One of the central ideas that revolves around trauma, according to Cathy Caruth, is that trauma “fragments the psyche.” The psyche is essentially our conscience: the mind, soul, spirits, memories, feelings, things that constitute the “beings” in “human beings.” Hence, to “fragment the psyche” is to break our conscience into pieces, to cause someone to be distraught, bewildered, not knowing what to do or how to do. I interpret fragmentation in Gris and Gone Home as pieces, more specifically pieces of physical objects in the game environment and pieces of memories a character keeps. 
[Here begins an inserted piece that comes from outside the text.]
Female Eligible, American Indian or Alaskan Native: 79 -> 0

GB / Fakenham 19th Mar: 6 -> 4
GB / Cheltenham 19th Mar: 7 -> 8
Explaining the concepts provided me with a strong framework and definition to rely on when I was looking for evidence in both games. For example, I assigned fragmentation in Gris to these images: “Could the birds represent her hope that one day she would be able to fly freely? Could the ground mirrors represent reflections of her past when she used to be happy and carefree? Maybe the little white stars that follow her are products of her own imagination.” Categorizing and organizing my ideas helped me turn a seemingly challenging assignment familiar. However, as writing is a never-ending process, I was far from finishing. Upon consulting with professor Morgen, I figured I had a lot of filler, introductory sentences that drifted away from the main analysis. I then made an effort to go to the Writing Center to get it fixed. After talking it over again with my tutor, I skimmed the introductory paragraph and added more analysis relating to the games. I also took a step back from the mechanics of the games to look for the broader messages, as I observed “in Gris, the lack of linguistic use is intentional, as it would be repetitive and unnecessary of the game authors to deliberately tell us what is happening in the game with all the other subtle clues lying around.” Here I looked at Gris under the author’s perspectives, not just as a player. I became much more aware of the purpose and genre and audience of a digital product. 
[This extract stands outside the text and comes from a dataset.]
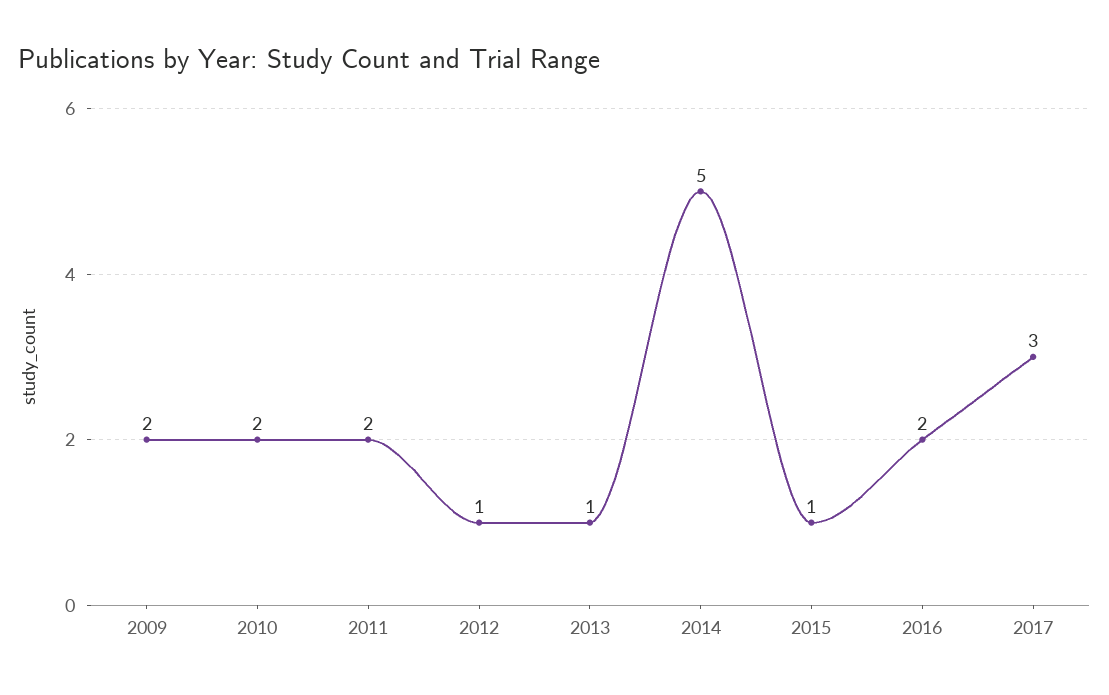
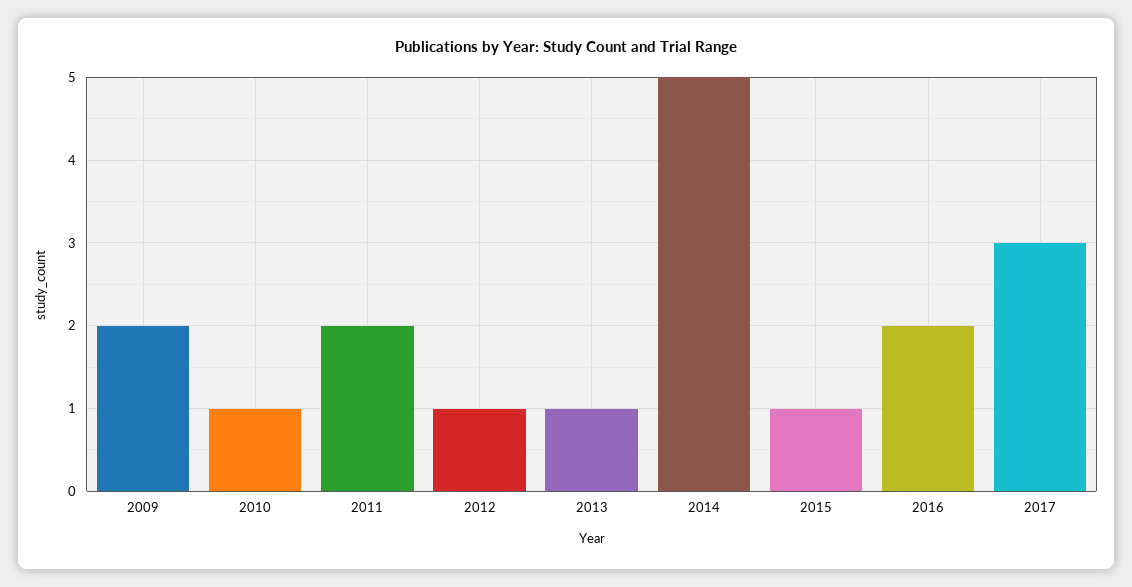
2010: 2 -> 1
The last two skills I acquired in this class are collaboration and digital citizenship, and they appeared most apparent while I was making the podcast episodes with two other students. As I took on a different role for each episode we made, from main producer to assistant to line producer, I now have a more complete view of the process of producing a digital podcast and each member’s job. Even though the finished product is only an audio file, there are several other components behind a successful episode. Deciding on what to say, who says what, and how much in depth the content should be are only a few of many questions we went through and negotiated every time as a group. Furthermore, writing a podcast episode script is completely different from other forms of writing I had done before taking this class. I was not only stating my opinions about a game, I was also asking others their opinions, making compromises, and coming to a conclusion together. I was also not writing for myself, or for my teacher, or my friends, but virtually everyone on the internet. I had to take the perspectives of someone who has never played the games I talked about to judge the effectiveness and success of my podcast. Finally, being able to learn and accomplish so much while being physically distant from professor Morgen and my groupmates is an incredible feat that I take pride in. We would not have achieved the results above without discipline and resilience in these trying times. 
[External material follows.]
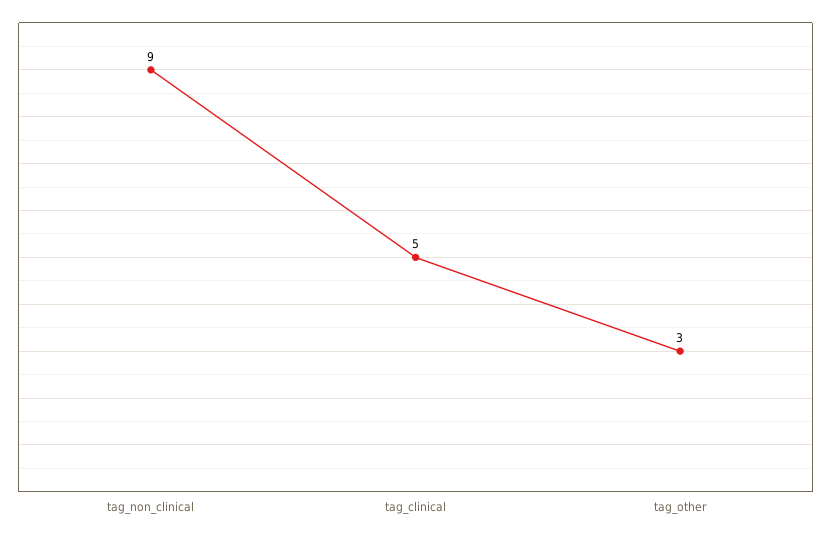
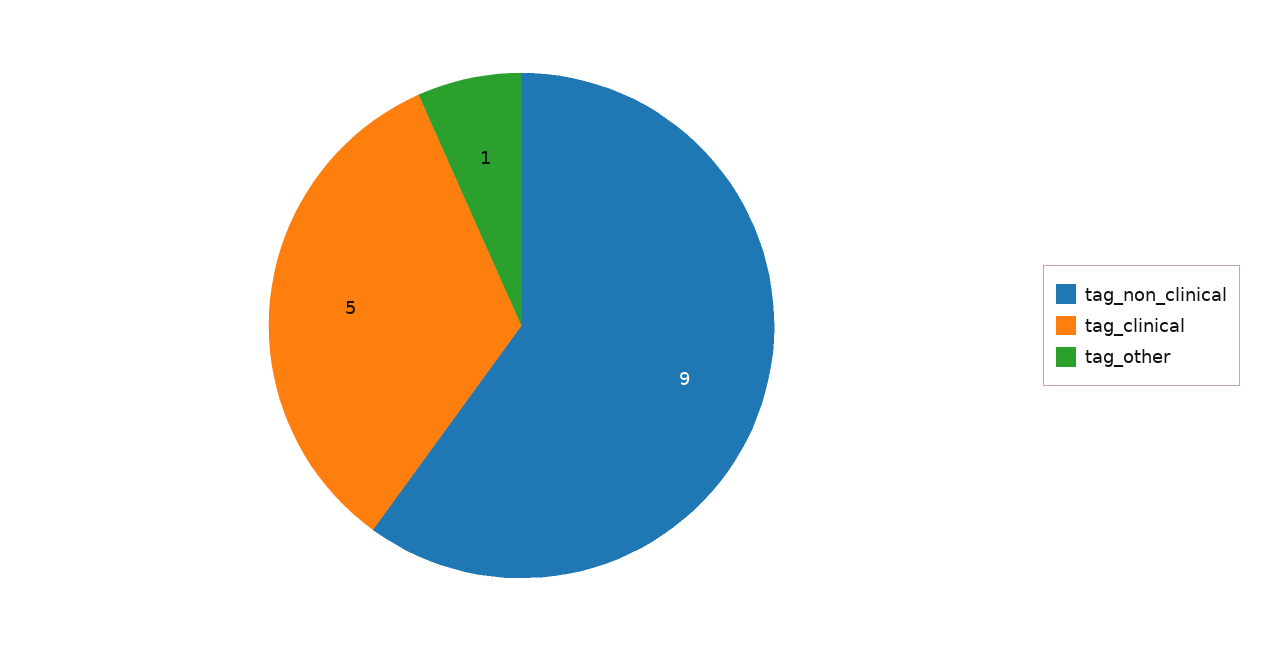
tag_other: 3 -> 1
English101 with professor David Morgen might have ended for me, however the skills I learned in this class will remain with me forever. Thanks to professor Morgen and the class, I am now a much more proficient and versatile writer as I had experimented with different types of writing and produced content across various mediums: written texts, verbal presentation, audio projects, and so on. I am now also more confident in using technology as I learned to use various tools to facilitate my learning that I did not know of before. Armed with so many advantages, I am propelled to be successful in future classes at Emory University and later on.